M y earliest childhood memory is of machine-gun rounds coming through
the bedroom wall. There were no loud bangs — the cacophony is almost all at the shooter’s end. Incoming, each successive bullet breathed only the softest hiss, of a kind an exotic insect might make, and left in its trail an enchanting shaft of silvery moonlight. Too young to recognise the danger, I rather enjoyed it. The gunmen back then (this was the late 1950s) were Syriansponsored insurgents, who targeted our family’s villa in the Bekaa Valley because we were Brits associated with a pro-Western government in Beirut. Such gunmen are the perennial curse of Lebanon. Between 1975 and 1990 they turned a near-Eden into a charnel house. With the gunmen back on the rampage last week in the uniform of Hezbollah, I spend a long and depressing day online to my keyboard-pals in Beirut. Having long envied those writers whose blurbs boast that ‘the author divides his time between...’, I am determined that my next book will have a divides-his-time clause too. I’ve plumped for London, the United States and the Levant. To that end, I’ve been reviving old friendships and forging new ones among the Lebanese, ahead of a return to my roots. After four days of fighting the army steps in and Hezbollah pulls back. My friends assure me that if Sheikh Nasrallah tries this sort of stunt again, perhaps hoping to pull off in West Beirut what Hamas did in Gaza, Hezbollah will be given a bloody nose next time. Lebanon will fight and Lebanon will be right.
After being constrained by the BBC’s vow of ‘due impartiality’ for more than 20 years, I emerge from White City a free man, but blinking into the dawning realisation that henceforth I shall be expected to hold strong opinions. I’m not at all sure how this will go. Maybe all that pent-up polemic will just come bursting forth as the cork comes off. But what if one’s become thoroughly institutionalised and can no more slap down the reflex of evenhandedness than Doctor Strangelove can control his involuntary Nazi salute?
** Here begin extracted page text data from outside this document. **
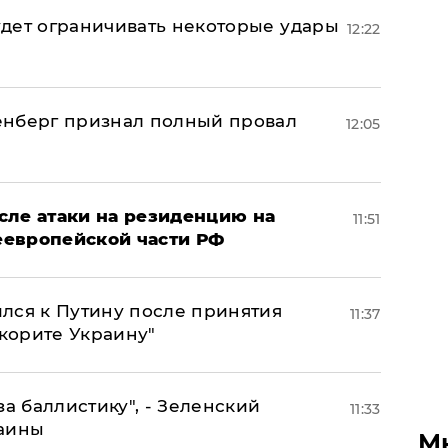
дет ограничивать некоторые удары
12:22
енберг признал полный провал
12:05
сле атаки на резиденцию на
11:51
неевропейской части РФ
лся к Путину после принятия
11:37
окорите Украину"
за баллистику", - Зеленский
11:33
раины
М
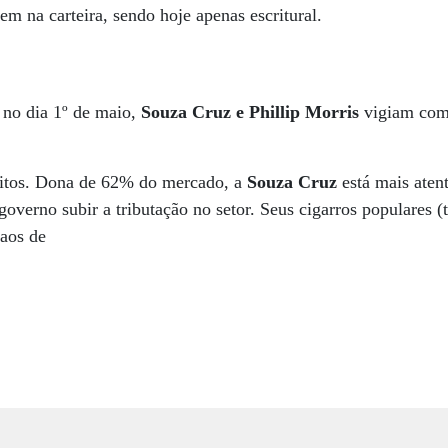
em na carteira, sendo hoje apenas escritural.
, no dia 1º de maio,
Souza Cruz e Phillip Morris
vigiam com
bitos. Dona de 62% do mercado, a
Souza Cruz
está mais aten
governo subir a tributação no setor. Seus cigarros populares (
aos de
Confessing this anxiety to my wife, she immediately spots a business opportunity: a residential centre, a nice country house in the Cotswolds, where former BBC journalists can go to be deprogrammed like survivors of cults such as Scientology and the Moonies. There one might learn to focus on only one side of every argument; practise using emotive language; discover how to select facts and statistics for partisan effect; and be fitted with an ideological prism or an overarching worldview. Later, I try Laura’s wheeze out on a senior Conservative. He laughs so hard he nearly falls off his chair. What is it about the Corporation’s solid commitment to impartiality that some politicians just don’t get?
It was a smart move by London’s new mayor choosing the former BBC political correspondent, Guto Harri, as his new communications director. Guto is one of those people who only has to walk into a room to light up smiles all round. One might think that kind of charm would be an essential requirement in a spin-doctor, but it’s mystifyingly rare in the trade. If Guto is looking for an eye-catching initiative to confirm Boris as the man to make our streets safer, he should point Mayor Johnson at a particularly outrageous practice that blights our part of south London. You can call it a tax or a toll or daylight robbery, but round here it’s known as ‘Shakedown Friday’. One of our neighbours has a teenage son whose walk to school takes him past the gates of no fewer than three other secondary schools before he reaches his own. Each Friday his father slips him six quid to pay the £2 impost levied by toughs stationed outside each school upon anyone wearing the uniform of a different establishment. The revenue thus raised pays for drugs and clubbing at the weekend. There’s a political dimension too that might appeal to Guto’s taste for mischief. My neighbour says that the most ruthless enforcers of Shakedown Friday aren’t from the sink-comp, nor even the bog-standard one, but pupils of the shiny new Lambeth Academy. The chairman of the governors there is the Labour party’s house comedian, John O’Farrell, who used to write gags for Gordon Brown’s speeches — though, obviously, that was quite a while ago.
My former colleagues at Newsnight, where I spent a brief but happy spell some years back, can be justifiably proud of their mini-scoop last week revealing the risk of foreign felons getting jobs at Britain’s airports without criminal record checks. Mind you, my own travelling experience confirms that quite a number of those working airside are wrong ’uns anyway, whether they have criminal records or not and whether they’re imported or homegrown. It’s not an urban myth that there are pubs in Hanwell that are pretty much like souks, where you can barter with Heathrow baggage-handlers any night of the week for a dodgy laptop or an iffy iPod. Of course airport security is a deadly serious matter nowadays. But we think we’ve got problems? The immediate trigger for the trouble in Beirut was the Lebanese government’s decision to re-assign the allegedly Hezbollah-friendly Wafiq Shuqair to his post as head of security at Beirut airport. His reinstatement was part of the price Nasrallah demanded for pulling back his militiamen. The news that the airport’s security chief enjoys the wholehearted support of an organisation with a long criminal record of international terrorism can hardly inspire confidence among carriers or passengers. Welcome to Lebanon.